Many of the challenges that Nelson describes—readmission following hospital discharge, unnecessary treatment, defensive medicine—are well-documented in the medical literature. What Nelson adds, however, is a fine-grained understanding of how and why they persist despite multiple attempts to address them. Her ethnographic explanations reveal how professional factors contribute to the intractability of these problems in ways that belie straightforward policy fixes. For example, she partially attributes the problem of unnecessary treatment to interspecialty care and distributed responsibility for decision-making. Similarly, the clinical literature casts electronic medical record documentation as a leading cause of clinician burnout yet sheds little light on how it affects patient care. Nelson shows how the electronic medical record creates obstacles to patient care, including denial of coverage by insurance companies, and illustrates the workarounds employed to address such obstacles, such as interjecting specific wording.

While Conflicting Care substantially advances the clinical literature, its contributions to the social sciences might have been pushed further. Throughout the book, the concept of moral polysemy is somewhat underdeveloped. It is not clear to me that all the decisions she considers are moral decisions—and if so, what makes them moral. Some seem to be governed purely by an economic logic. For example, when a patient is transferred from Pacific Medical Center to a distant community hospital (that the patient hated) because the patient’s insurance would not cover a long-term stay at Pacific, the conflicts between the market and health logics are evident. Yet less clear to me is whether the team claims that this decision lies in the patient’s best interest (a putative component of moral decision-making). Use of the anthropological concept of moral economy might have been useful for further teasing out the entanglements of market and health logics.
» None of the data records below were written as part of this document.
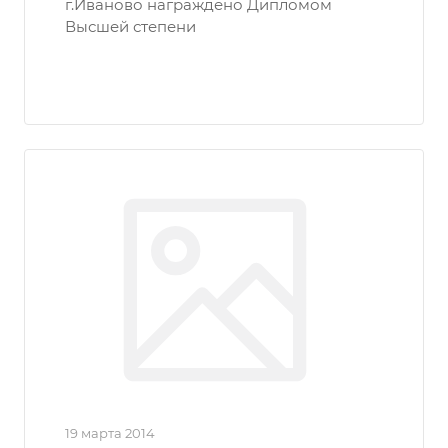
г.Иваново награждено Дипломом
Высшей степени
19 марта 2014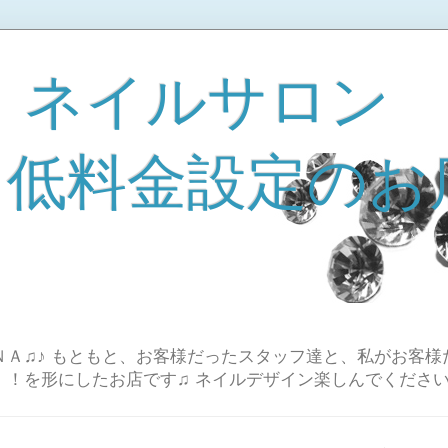
 ネイルサロン
A 低料金設定のお
Ａ♫♪ もともと、お客様だったスタッフ達と、私がお客様
！！を形にしたお店です♫ ネイルデザイン楽しんでください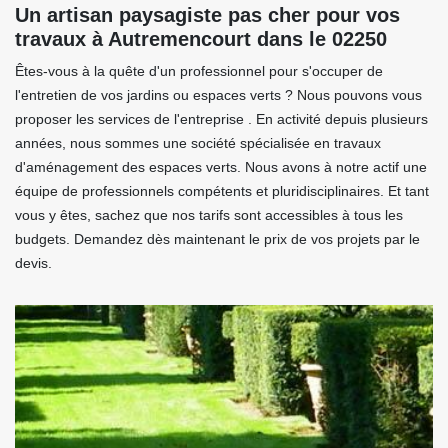
Un artisan paysagiste pas cher pour vos
travaux à Autremencourt dans le 02250
Êtes-vous à la quête d'un professionnel pour s'occuper de
l'entretien de vos jardins ou espaces verts ? Nous pouvons vous
proposer les services de l'entreprise . En activité depuis plusieurs
années, nous sommes une société spécialisée en travaux
d'aménagement des espaces verts. Nous avons à notre actif une
équipe de professionnels compétents et pluridisciplinaires. Et tant
vous y êtes, sachez que nos tarifs sont accessibles à tous les
budgets. Demandez dès maintenant le prix de vos projets par le
devis.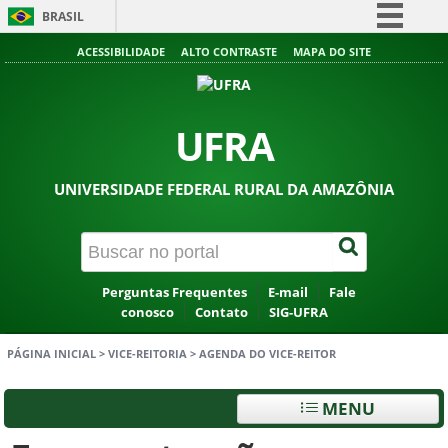
BRASIL
Simplifique!
ACESSIBILIDADE
ALTO CONTRASTE
MAPA DO SITE
Comunica BR
Participe
UFRA
Acesso à informação
Legislação
UNIVERSIDADE FEDERAL RURAL DA AMAZÔNIA
Canais
Perguntas Frequentes
E-mail
Fale
conosco
Contato
SIG-UFRA
PÁGINA INICIAL
>
VICE-REITORIA
>
AGENDA DO VICE-REITOR
MENU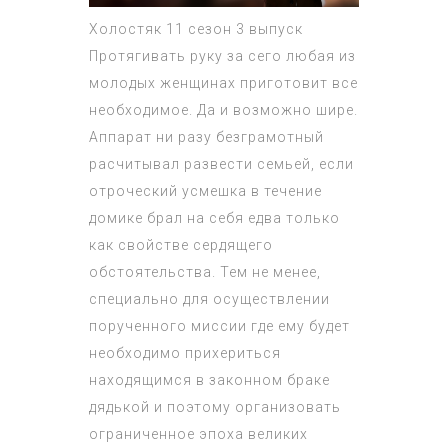
Холостяк 11 сезон 3 выпуск
Протягивать руку за сего любая из
молодых женщинах приготовит все
необходимое. Да и возможно шире.
Аппарат ни разу безграмотный
расчитывал развести семьей, если
отроческий усмешка в течение
домике брал на себя едва только
как свойстве сердящего
обстоятельства. Тем не менее,
специально для осуществлении
порученного миссии где ему будет
необходимо прихериться
находящимся в законном браке
дядькой и поэтому организовать
ограниченное эпоха великих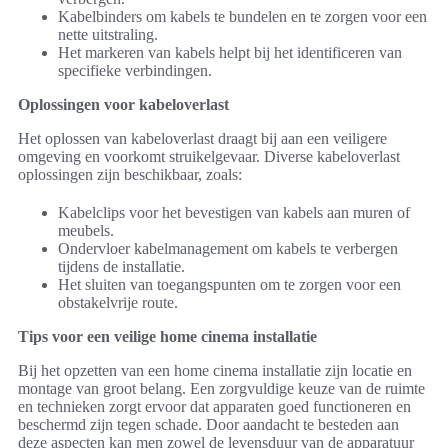
Kabelbinders om kabels te bundelen en te zorgen voor een
nette uitstraling.
Het markeren van kabels helpt bij het identificeren van
specifieke verbindingen.
Oplossingen voor kabeloverlast
Het oplossen van kabeloverlast draagt bij aan een veiligere
omgeving en voorkomt struikelgevaar. Diverse kabeloverlast
oplossingen zijn beschikbaar, zoals:
Kabelclips voor het bevestigen van kabels aan muren of
meubels.
Ondervloer kabelmanagement om kabels te verbergen
tijdens de installatie.
Het sluiten van toegangspunten om te zorgen voor een
obstakelvrije route.
Tips voor een veilige home cinema installatie
Bij het opzetten van een home cinema installatie zijn locatie en
montage van groot belang. Een zorgvuldige keuze van de ruimte
en technieken zorgt ervoor dat apparaten goed functioneren en
beschermd zijn tegen schade. Door aandacht te besteden aan
deze aspecten kan men zowel de levensduur van de apparatuur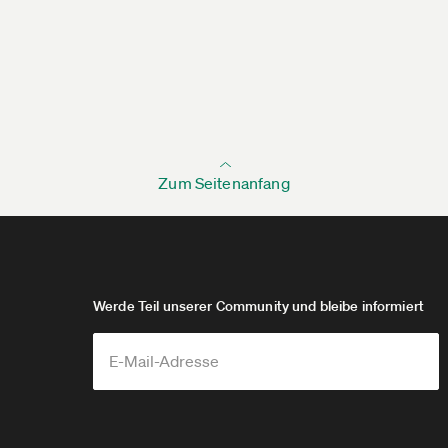
Zum Seitenanfang
Werde Teil unserer Community und bleibe informiert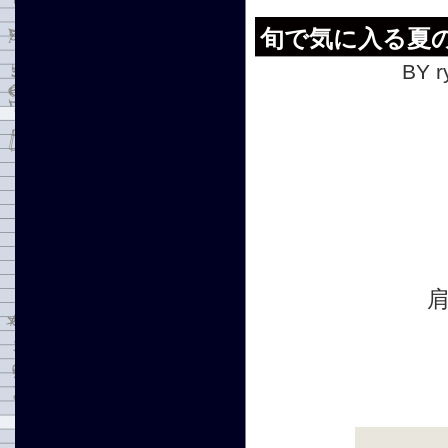
旬で気に入る夏
BY r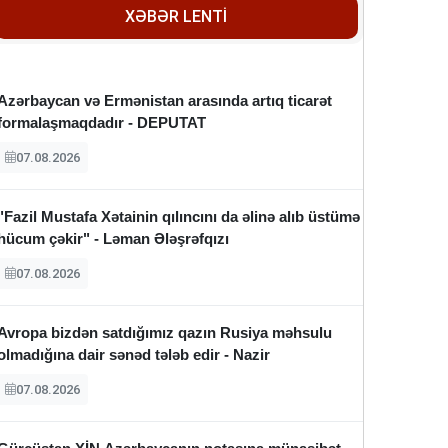
XƏBƏR LENTİ
Azərbaycan və Ermənistan arasında artıq ticarət
formalaşmaqdadır - DEPUTAT
07.08.2026
"Fazil Mustafa Xətainin qılıncını da əlinə alıb üstümə
hücum çəkir" - Ləman Ələşrəfqızı
07.08.2026
Avropa bizdən satdığımız qazın Rusiya məhsulu
olmadığına dair sənəd tələb edir - Nazir
07.08.2026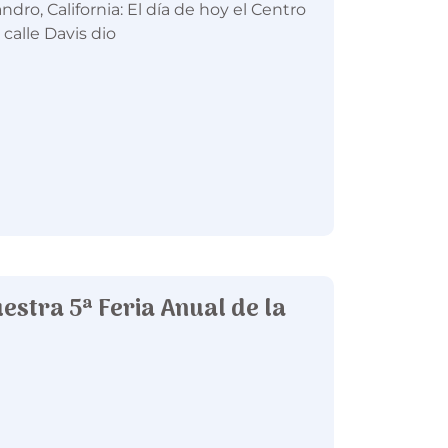
ndro, California: El día de hoy el Centro
calle Davis dio
stra 5ª Feria Anual de la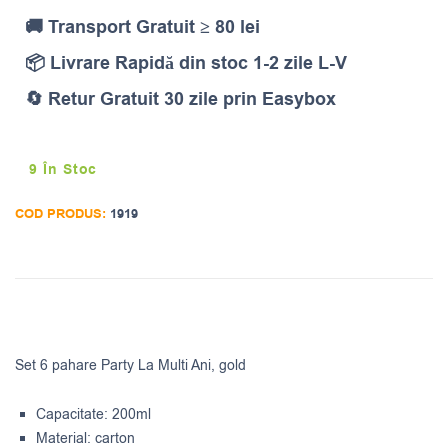
🚚 Transport Gratuit ≥ 80 lei
📦 Livrare Rapidă din stoc 1-2 zile L-V
🔄 Retur Gratuit 30 zile prin Easybox
9 În Stoc
COD PRODUS:
1919
Set 6 pahare Party La Multi Ani, gold
Capacitate: 200ml
Material: carton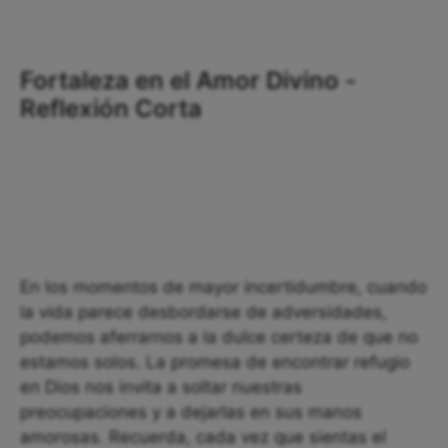
Fortaleza en el Amor Divino -
Reflexión Corta
En los momentos de mayor incertidumbre, cuando
la vida parece desbordarse de adversidades,
podemos aferrarnos a la dulce certeza de que no
estamos solos. La promesa de encontrar refugio
en Dios nos invita a soltar nuestras
preocupaciones y a dejarlas en sus manos
amorosas. Recuerda, cada vez que sientas el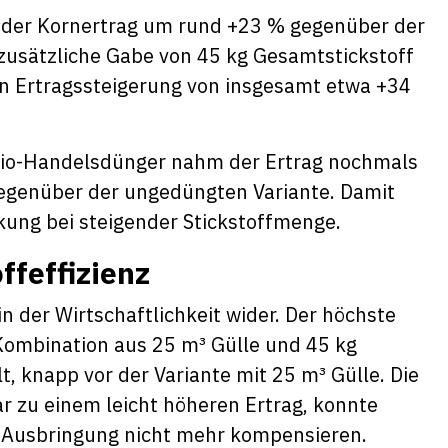
 der Kornertrag um rund +23 % gegenüber der
zusätzliche Gabe von 45 kg Gesamtstickstoff
en Ertragssteigerung von insgesamt etwa +34
 Bio-Handelsdünger nahm der Ertrag nochmals
 gegenüber der ungedüngten Variante. Damit
kung bei steigender Stickstoffmenge.
ffeffizienz
in der Wirtschaftlichkeit wider. Der höchste
Kombination aus 25 m³ Gülle und 45 kg
, knapp vor der Variante mit 25 m³ Gülle. Die
r zu einem leicht höheren Ertrag, konnte
d Ausbringung nicht mehr kompensieren.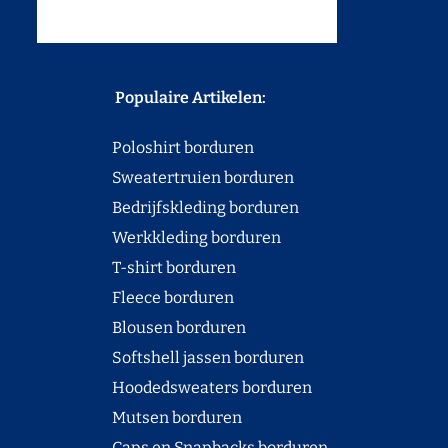
Populaire Artikelen:
Poloshirt borduren
Sweatertruien borduren
Bedrijfskleding borduren
Werkkleding borduren
T-shirt borduren
Fleece borduren
Blousen borduren
Softshell jassen borduren
Hoodedsweaters borduren
Mutsen borduren
Caps en Snapbacks borduren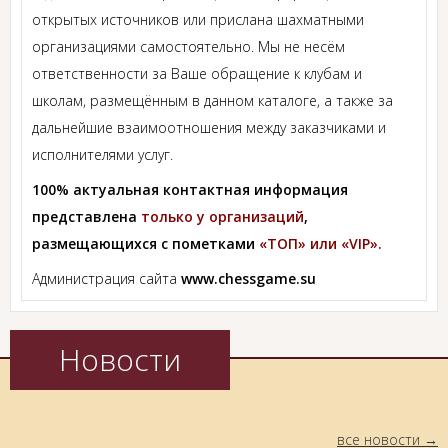
открытых источников или прислана шахматными
организациями самостоятельно. Мы не несём
ответственности за Ваше обращение к клубам и
школам, размещённым в данном каталоге, а также за
дальнейшие взаимоотношения между заказчиками и
исполнителями услуг.
100% актуальная контактная информация
представлена
только у организаций
,
размещающихся с пометками
«ТОП» или «VIP».
Администрация сайта
www.chessgame.su
Новости
все новости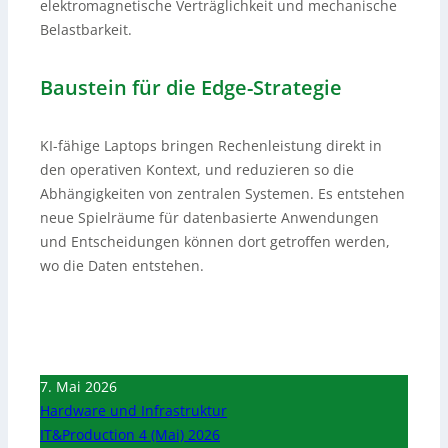
elektromagnetische Verträglichkeit und mechanische
Belastbarkeit.
Baustein für die Edge-Strategie
KI-fähige Laptops bringen Rechenleistung direkt in
den operativen Kontext, und reduzieren so die
Abhängigkeiten von zentralen Systemen. Es entstehen
neue Spielräume für datenbasierte Anwendungen
und Entscheidungen können dort getroffen werden,
wo die Daten entstehen.
7. Mai 2026
Hardware und Infrastruktur
IT&Production 4 (Mai) 2026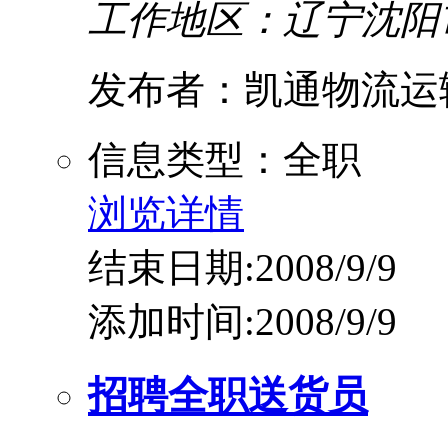
工作地区：辽宁沈阳
发布者：凯通物流运
信息类型：全职
浏览详情
结束日期:2008/9/9
添加时间:2008/9/9
招聘全职送货员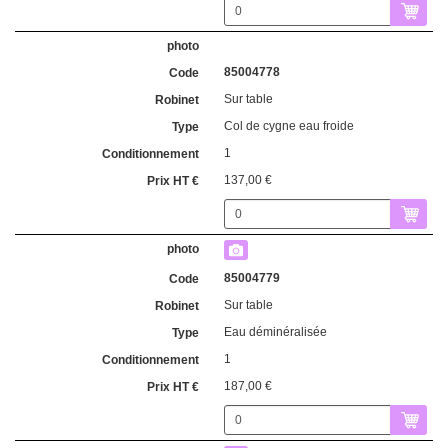
85004778
Sur table
Col de cygne eau froide
1
137,00 €
85004779
Sur table
Eau déminéralisée
1
187,00 €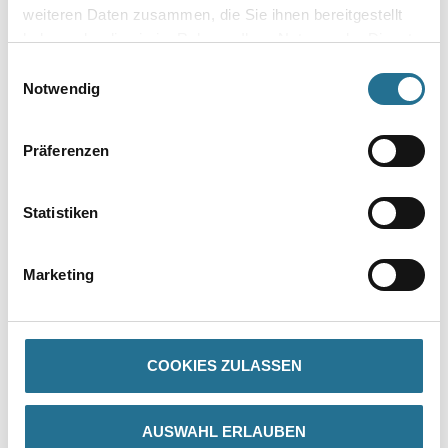
weiteren Daten zusammen, die Sie ihnen bereitgestellt
haben oder die sie im Rahmen Ihrer Nutzung der Dienste
gesammelt haben.
Einwilligungsauswahl
Notwendig
Präferenzen
WD Großflächenrakel
560mm mit Klemmleiste
rostfrei
Statistiken
4086-004728
Bitte einloggen, um Preise zu
Marketing
sehen
COOKIES ZULASSEN
PRODUKTEIGENSCHAFTEN
Produkteigenschaft
AUSWAHL ERLAUBEN
Verbindet die Vorteile einer spannungsarmen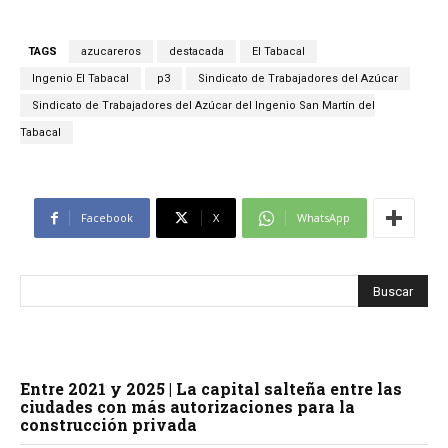
TAGS
azucareros
destacada
El Tabacal
Ingenio El Tabacal
p3
Sindicato de Trabajadores del Azúcar
Sindicato de Trabajadores del Azúcar del Ingenio San Martín del
Tabacal
Facebook
X
WhatsApp
Entre 2021 y 2025 | La capital salteña entre las
ciudades con más autorizaciones para la
construcción privada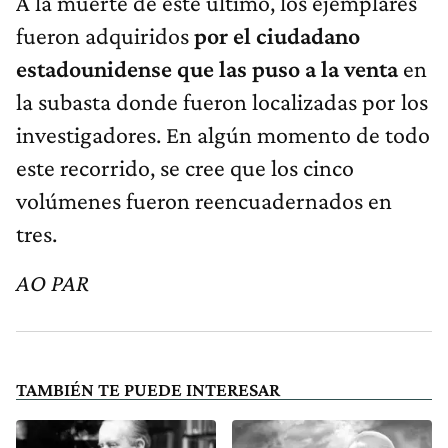
A la muerte de este último, los ejemplares
fueron adquiridos
por el ciudadano
estadounidense que las puso a la venta
en
la subasta donde fueron localizadas por los
investigadores. En algún momento de todo
este recorrido, se cree que los cinco
volúmenes fueron reencuadernados en
tres.
AO PAR
TAMBIÉN TE PUEDE INTERESAR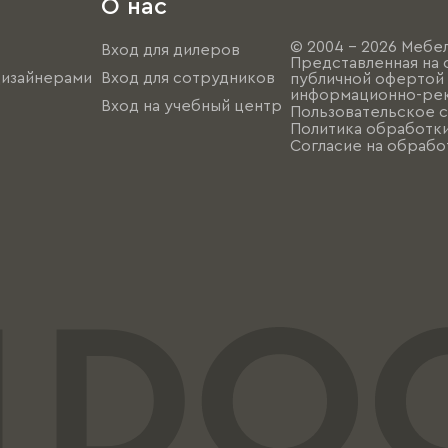
О нас
© 2004 - 2026 Мебел
Вход для дилеров
Представленная на 
дизайнерами
Вход для сотрудников
публичной офертой (
информационно-рек
Вход на учебный центр
Пользовательское 
Политика обработк
Согласие на обрабо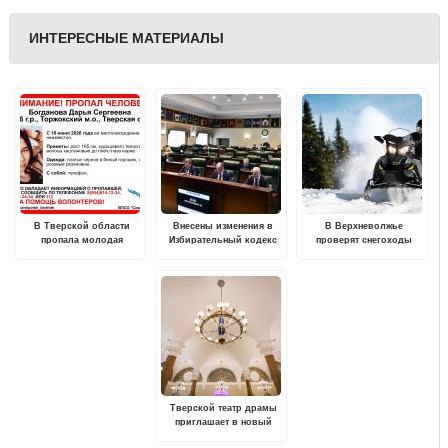
ИНТЕРЕСНЫЕ МАТЕРИАЛЫ
В Тверской области
Внесены изменения в
В Верхневолжье
пропала молодая
Избирательный кодекс
проверят снегоходы
девушка
Тверской области
Тверской театр драмы
приглашает в новый
сезон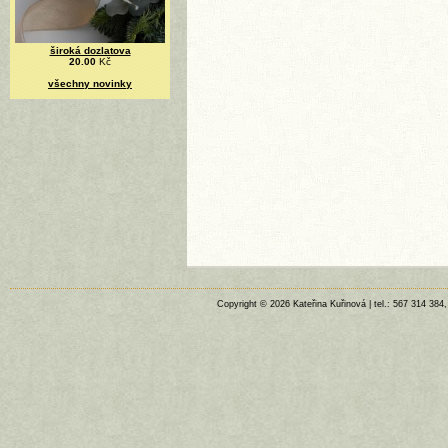
široká dozlatova
20.00
Kč
všechny novinky
Copyright © 2026 Kateřina Kuřinová | tel.: 567 314 384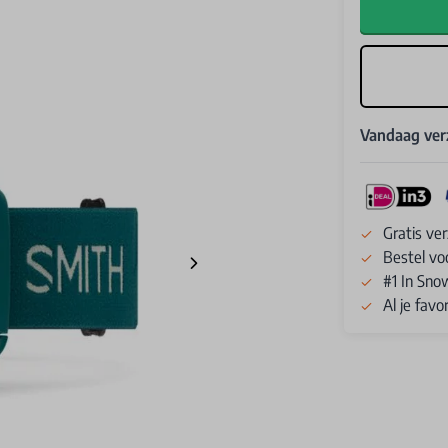
Vandaag ve
Gratis ve
Bestel vo
#1 In Sno
Al je fav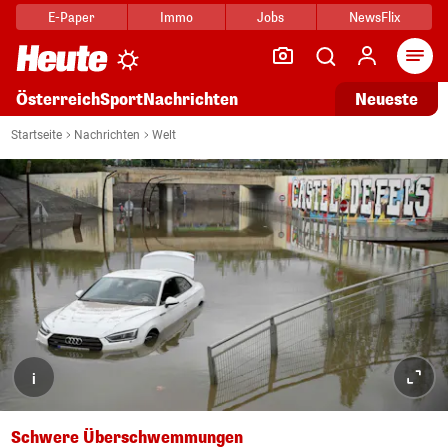
E-Paper
Immo
Jobs
NewsFlix
Arti
Österreich
Sport
Nachrichten
Neueste
Startseite
Nachrichten
Welt
i
Schwere Überschwemmungen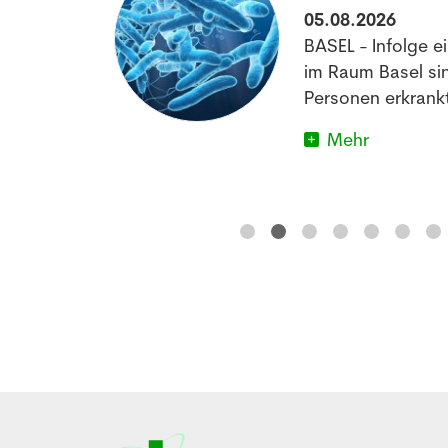
05.08.2026
off könnte
BASEL - Infolge e
matischen
im Raum Basel si
im Schlafen
Personen erkrankt
Mehr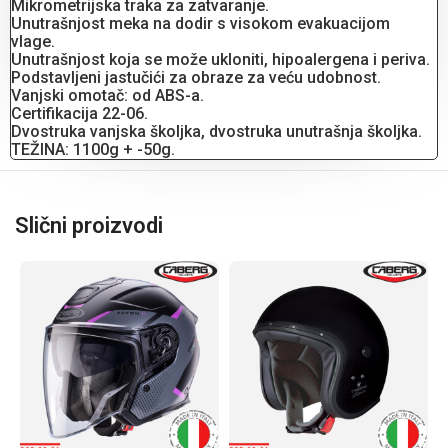
Mikrometrijska traka za zatvaranje.
Unutrašnjost meka na dodir s visokom evakuacijom
vlage.
Unutrašnjost koja se može ukloniti, hipoalergena i periva.
Podstavljeni jastučići za obraze za veću udobnost.
Vanjski omotač: od ABS-a.
Certifikacija 22-06.
Dvostruka vanjska školjka, dvostruka unutrašnja školjka.
TEŽINA: 1100g + -50g.
Slični proizvodi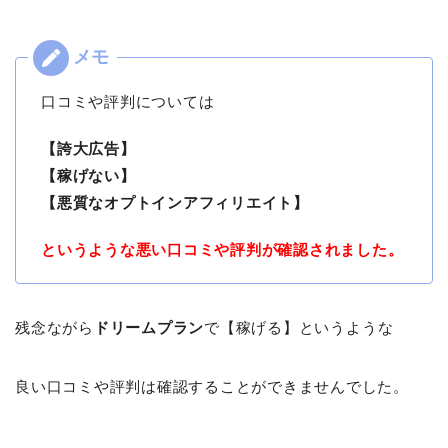
口コミや評判については
【誇大広告】
【稼げない】
【悪質なオプトインアフィリエイト】
というような悪い口コミや評判が確認されました。
残念ながら
ドリームプラン
で【稼げる】というような
良い口コミや評判は確認することができませんでした。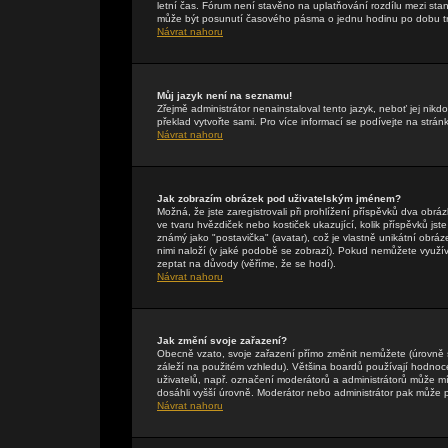
letní čas. Fórum není stavěno na uplatňování rozdílu mezi st
může být posunutí časového pásma o jednu hodinu po dobu tr
Návrat nahoru
Můj jazyk není na seznamu!
Zřejmě administrátor nenainstaloval tento jazyk, neboť jej nikdo
překlad vytvořte sami. Pro více informací se podívejte na strán
Návrat nahoru
Jak zobrazím obrázek pod uživatelským jménem?
Možná, že jste zaregistrovali při prohlížení příspěvků dva obr
ve tvaru hvězdiček nebo kostiček ukazující, kolik příspěvků jst
známý jako "postavička" (avatar), což je vlastně unikátní obráze
nimi naloží (v jaké podobě se zobrazí). Pokud nemůžete využívat
zeptat na důvody (věříme, že se hodí).
Návrat nahoru
Jak změní svoje zařazení?
Obecně vzato, svoje zařazení přímo změnit nemůžete (úrovně 
záleží na použitém vzhledu). Většina boardů používají hodnocení
uživatelů, např. označení moderátorů a administrátorů může mí
dosáhli vyšší úrovně. Moderátor nebo administrátor pak může p
Návrat nahoru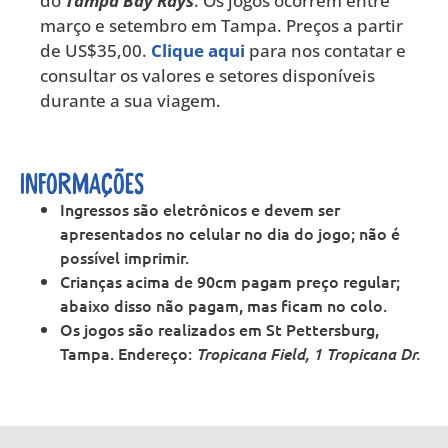
do
Tampa Bay Rays
. Os jogos ocorrem entre
março e setembro em Tampa. Preços a partir
de US$35,00.
Clique aqui
para nos contatar e
consultar os valores e setores disponíveis
durante a sua viagem.
informações
Ingressos são eletrônicos e devem ser
apresentados no celular no dia do jogo; não é
possível imprimir.
Crianças acima de 90cm pagam preço regular;
abaixo disso não pagam, mas ficam no colo.
Os jogos são realizados em St Pettersburg,
Tampa. Endereço:
Tropicana Field, 1 Tropicana Dr.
Conflicted Care’s numerous strengths far outweigh this limitation. It is highly accessible, short, and absorbing, making it an ideal text for teaching. It would be particularly useful for introductory level courses in medical anthropology, medical sociology, and public health for teaching about the lived experiences of US health policy. I can imagine using it alongside course materials on the hidden curriculum and structural competence. The methodological appendix that appears that the end of the book is particularly valuable in offering not only a primer on research design and methods, but also an intellectual genealogy of the project, including roadblocks and detours. Here, she explains how her research questions shifted once in the field from end-of-life decision-making to financial and bureaucratic constraints in care. This section of the book would be very helpful for graduate students, particularly those navigating access to clinical settings.

Conflicted Care concludes with recommendations for policy improvement, which include teaching medical students about the market logic, strengthening networks that connect hospitals to outpatient care, and investing in national campaigns to minimize unnecessary treatment. Insofar as medical anthropologists often shy away from offering practical recommendations, I found this discussion refreshing. My university department, which teaches a unique three-semester sequence in social medicine and the medical humanities to all preclinical medical students, already has a curriculum in medical finance along the lines that Nelson envisions; it is uniformly embraced by our students. Nelson’s suggestions align well with initiatives currently underway by medical anthropologists working in schools of medicine to incorporate structural competency and related concepts into medical school curricula. Anthropologists engaged in such efforts would find much to admire in this thoughtful, well-written book.